▶ _Task inputs_:
++++++++++
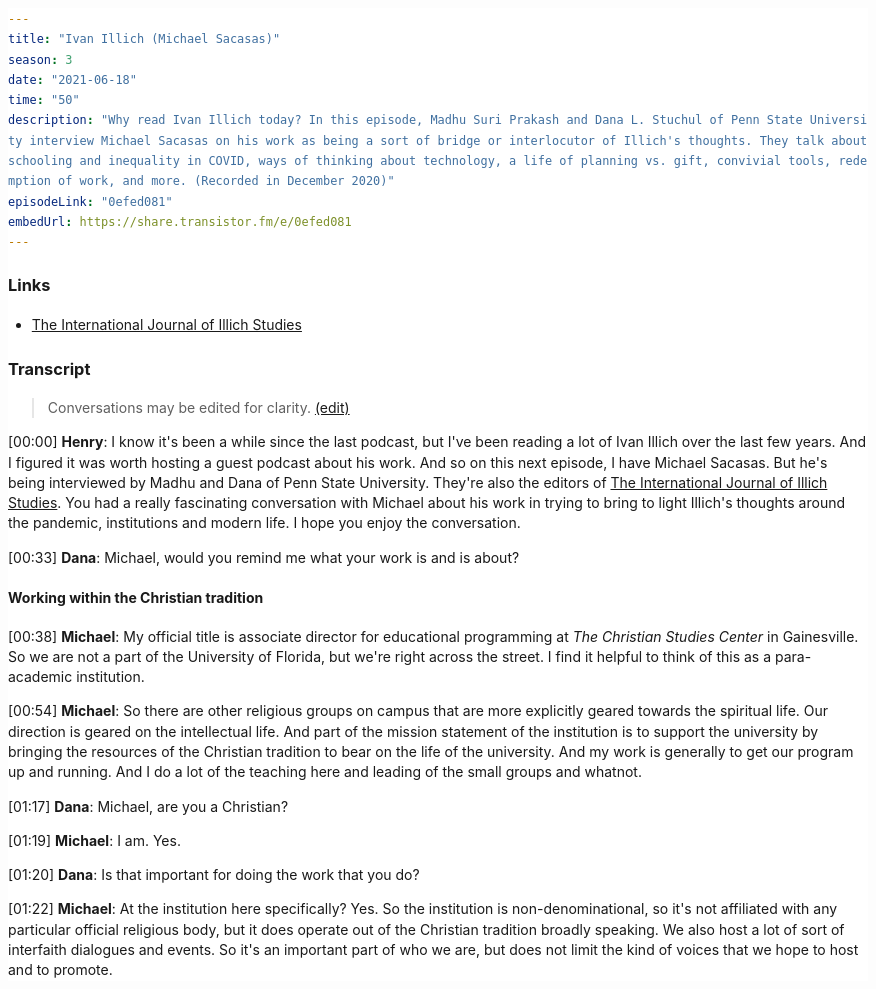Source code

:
 ```yaml
---
title: "Ivan Illich (Michael Sacasas)"
season: 3
date: "2021-06-18"
time: "50"
description: "Why read Ivan Illich today? In this episode, Madhu Suri Prakash and Dana L. Stuchul of Penn State University interview Michael Sacasas on his work as being a sort of bridge or interlocutor of Illich's thoughts. They talk about schooling and inequality in COVID, ways of thinking about technology, a life of planning vs. gift, convivial tools, redemption of work, and more. (Recorded in December 2020)"
episodeLink: "0efed081"
embedUrl: https://share.transistor.fm/e/0efed081
---
```


### Links

- [The International Journal of Illich Studies](https://journals.psu.edu/illichstudies)

### Transcript

> Conversations may be edited for clarity. [(edit)](https://github.com/hzoo/hopeinsource.com/edit/master/season-3/illich.md)

[00:00] **Henry**: I know it's been a while since the last podcast, but I've been reading a lot of Ivan Illich over the last few years. And I figured it was worth hosting a guest podcast about his work. And so on this next episode, I have Michael Sacasas. But he's being interviewed by Madhu and Dana of Penn State University. They're also the editors of [The International Journal of Illich Studies](https://journals.psu.edu/illichstudies). You had a really fascinating conversation with Michael about his work in trying to bring to light Illich's thoughts around the pandemic, institutions and modern life. I hope you enjoy the conversation.

[00:33] **Dana**: Michael, would you remind me what your work is and is about?

#### Working within the Christian tradition

[00:38] **Michael**: My official title is associate director for educational programming at *The Christian Studies Center* in Gainesville. So we are not a part of the University of Florida, but we're right across the street. I find it helpful to think of this as a para-academic institution.

[00:54] **Michael**: So there are other religious groups on campus that are more explicitly geared towards the spiritual life. Our direction is geared on the intellectual life. And part of the mission statement of the institution is to support the university by bringing the resources of the Christian tradition to bear on the life of the university. And my work is generally to get our program up and running. And I do a lot of the teaching here and leading of the small groups and whatnot.

[01:17] **Dana**: Michael, are you a Christian?

[01:19] **Michael**: I am. Yes.

[01:20] **Dana**: Is that important for doing the work that you do?

[01:22] **Michael**: At the institution here specifically? Yes. So the institution is non-denominational, so it's not affiliated with any particular official religious body, but it does operate out of the Christian tradition broadly speaking. We also host a lot of sort of interfaith dialogues and events. So it's an important part of who we are, but does not limit the kind of voices that we hope to host and to promote.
++++++++++
▶ _What the task requires_: Retype the entries exactly, skipping every picture.

▶ _Task answer_:
Source code

:
 ```yaml
---
title: "Ivan Illich (Michael Sacasas)"
season: 3
date: "2021-06-18"
time: "50"
description: "Why read Ivan Illich today? In this episode, Madhu Suri Prakash and Dana L. Stuchul of Penn State University interview Michael Sacasas on his work as being a sort of bridge or interlocutor of Illich's thoughts. They talk about schooling and inequality in COVID, ways of thinking about technology, a life of planning vs. gift, convivial tools, redemption of work, and more. (Recorded in December 2020)"
episodeLink: "0efed081"
embedUrl: https://share.transistor.fm/e/0efed081
---
```


### Links

- [The International Journal of Illich Studies](https://journals.psu.edu/illichstudies)

### Transcript

> Conversations may be edited for clarity. [(edit)](https://github.com/hzoo/hopeinsource.com/edit/master/season-3/illich.md)

[00:00] **Henry**: I know it's been a while since the last podcast, but I've been reading a lot of Ivan Illich over the last few years. And I figured it was worth hosting a guest podcast about his work. And so on this next episode, I have Michael Sacasas. But he's being interviewed by Madhu and Dana of Penn State University. They're also the editors of [The International Journal of Illich Studies](https://journals.psu.edu/illichstudies). You had a really fascinating conversation with Michael about his work in trying to bring to light Illich's thoughts around the pandemic, institutions and modern life. I hope you enjoy the conversation.

[00:33] **Dana**: Michael, would you remind me what your work is and is about?

#### Working within the Christian tradition

[00:38] **Michael**: My official title is associate director for educational programming at *The Christian Studies Center* in Gainesville. So we are not a part of the University of Florida, but we're right across the street. I find it helpful to think of this as a para-academic institution.

[00:54] **Michael**: So there are other religious groups on campus that are more explicitly geared towards the spiritual life. Our direction is geared on the intellectual life. And part of the mission statement of the institution is to support the university by bringing the resources of the Christian tradition to bear on the life of the university. And my work is generally to get our program up and running. And I do a lot of the teaching here and leading of the small groups and whatnot.

[01:17] **Dana**: Michael, are you a Christian?

[01:19] **Michael**: I am. Yes.

[01:20] **Dana**: Is that important for doing the work that you do?

[01:22] **Michael**: At the institution here specifically? Yes. So the institution is non-denominational, so it's not affiliated with any particular official religious body, but it does operate out of the Christian tradition broadly speaking. We also host a lot of sort of interfaith dialogues and events. So it's an important part of who we are, but does not limit the kind of voices that we hope to host and to promote.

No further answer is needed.